Ao sair notei que o ambiente já havia lotado. Crianças e adultos rodeavam a gigantesca mesa de café da manhã. Súbito uma criança começa a correr e é apanhado pelo braço pela mãe, que grita com ele: - Menino. Você não sabe que a pressa é inimiga da perfeição?
- Ih, mãe. Não gosto quando você fala isso. Odeio.
- OPA MOCINHO!! O que eu já te falei sobre o ódio? Não se deve odiar nada nem ninguém. - Disse a mãe, crispando os lábios e semi-cerrando os dentes. os mais desavisados enxergariam um ódio manifesto contra o próprio ódio....paradoxal.

Driblei a criança -que a essa altura pedia desculpas à mãe - e sua mãe, mas não deixando de pensar em qual era o sentido de se proibir a urgência. Porque nunca devemos sentir pressa? Porque aquela criança não podia sentir pressa ou ódio?
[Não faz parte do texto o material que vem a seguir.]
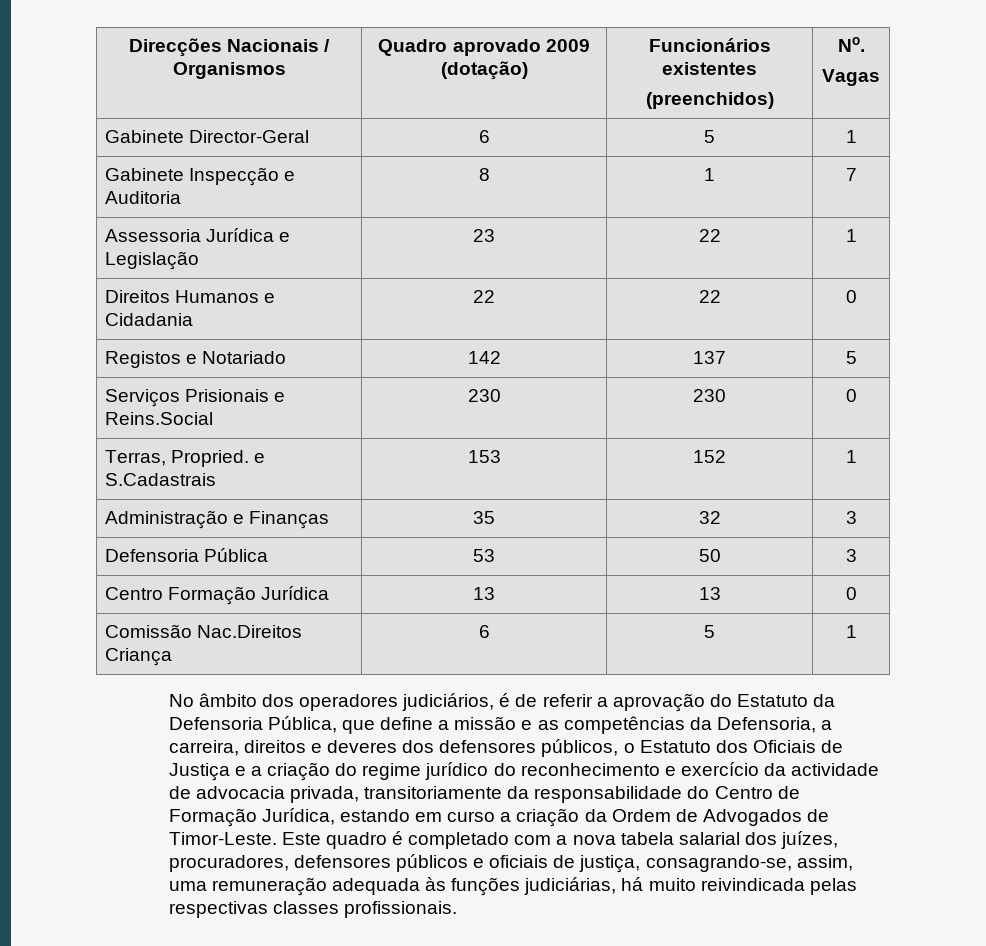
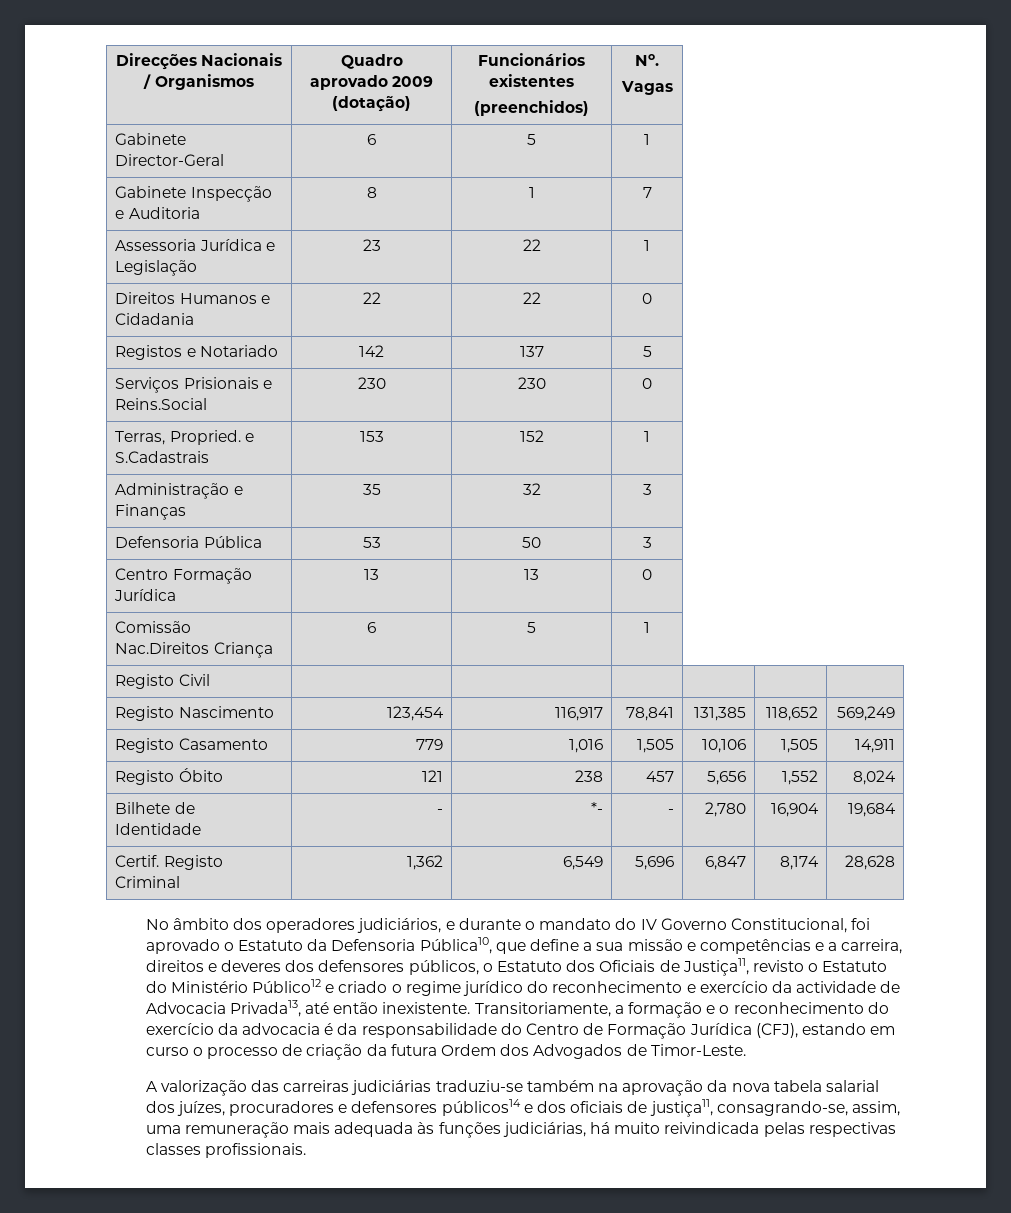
(857, 631) none -> [115,674,210,689] [115,706,274,721] [386,706,444,721] [554,707,603,721] [625,707,674,721] [693,707,746,721] [765,706,818,721] [836,706,895,721] [115,738,268,753] [415,739,443,750] [568,739,603,753] [636,739,674,753] [701,739,746,753] [780,739,818,753] [854,739,895,753] [115,768,223,785] [421,770,443,782] [574,770,603,782] [645,771,674,782] [706,771,746,785] [781,770,818,785] [852,770,896,785] [115,802,195,814] [115,823,202,835] [436,809,443,814] [590,802,603,814] [667,809,674,814] [704,802,746,817] [770,803,819,817] [847,803,896,817] [115,855,223,870] [115,876,181,888] [406,855,443,870] [562,856,603,870] [634,856,674,870] [704,856,746,870] [779,856,819,870] [844,855,895,870] // Registo Civil | | | | | | // Registo Nascimento | 123,454 | 116,917 | 78,841 | 131,385 | 118,652 | 569,249 // Registo Casamento | 779 | 1,016 | 1,505 | 10,106 | 1,505 | 14,911 // Registo Óbito | 121 | 238 | 457 | 5,656 | 1,552 | 8,024 // Bilhete de Identidade | - | *- | - | 2,780 | 16,904 | 19,684 // Certif. Registo Criminal | 1,362 | 6,549 | 5,696 | 6,847 | 8,174 | 28,628
[499,693,732,712] é de referir a aprovação do -> [445,918,871,933] [145,939,234,954] e durante o mandato do IV Governo Constitucional, foi aprovado o
[267,716,337,733] Pública, -> [419,937,492,954] Pública10,
(450, 725) none -> [596,942,624,951] sua
[537,716,816,734] as competências da Defensoria, -> [699,939,825,954] competências e
[168,762,358,781] Justiça e a criação do -> [682,958,888,976] [145,979,402,993] Justiça11, revisto o Estatuto do Ministério Público12 e criado o
[195,786,503,803] advocacia privada, transitoriamente -> [145,1000,889,1018] [145,1023,334,1035] Advocacia Privada13, até então inexistente. Transitoriamente, a formação e o reconhecimento do exercício da advocacia é
[261,808,335,825] Jurídica, -> [689,1023,798,1038] Jurídica (CFJ),
[500,808,830,827] [168,831,568,849] a criação da Ordem de Advogados de Timor-Leste. Este quadro é completado com a -> [192,1044,746,1060] [145,1080,728,1096] o processo de criação da futura Ordem dos Advogados de Timor-Leste. // A valorização das carreiras judiciárias traduziu-se também na aprovação da
[168,854,485,872] procuradores, defensores públicos e -> [229,1099,566,1116] procuradores e defensores públicos14 e dos
[579,855,641,873] justiça, -> [649,1099,713,1117] justiça11,
(327, 886) none -> [293,1122,331,1134] mais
Quando ele estudar o holocausto, ele tem que ter a crística atitude de perdoar Hitler?

Enquanto pensava isso, o garçom dizia ao Carlão para ele se retirar caso pretendesse fumar outro cigarro, pois em ambiente fechado é proibido por lei. Avisou também que a cerveja pararia de ser servida até o horário do almoço, portanto ele buscasse outro local para beber. os Olhares permaneciam cortando o Carlão como as próprias lâminas da razão, empunhadas pelos auto-proclamados censores modernos.
Foi inevitável lembrar que a poucos instantes o Carlão bebia e fumava no mesmo ambiente fechado do qual estava sendo gentilmente enxotado. Senti, por alguns instantes, falta do livre arbítrio, do direito de gostar de quem quisermos e de desgostar de quem quisermos também.

Aguardei a saída do profeta da boemia e o interpelei:

- Meu caro, você tinha razão.
- Sobre a morte do prazer? fato inegável.
- Sobre eu beber devagar demais. Só agora a bebida está fazendo efeito, vamos achar outro bar.

E seguimos, bebendo e fumando de acordo com a moderação imposta por nós mesmos...até que alguém encontre uma brecha legal para que não mais o façamos.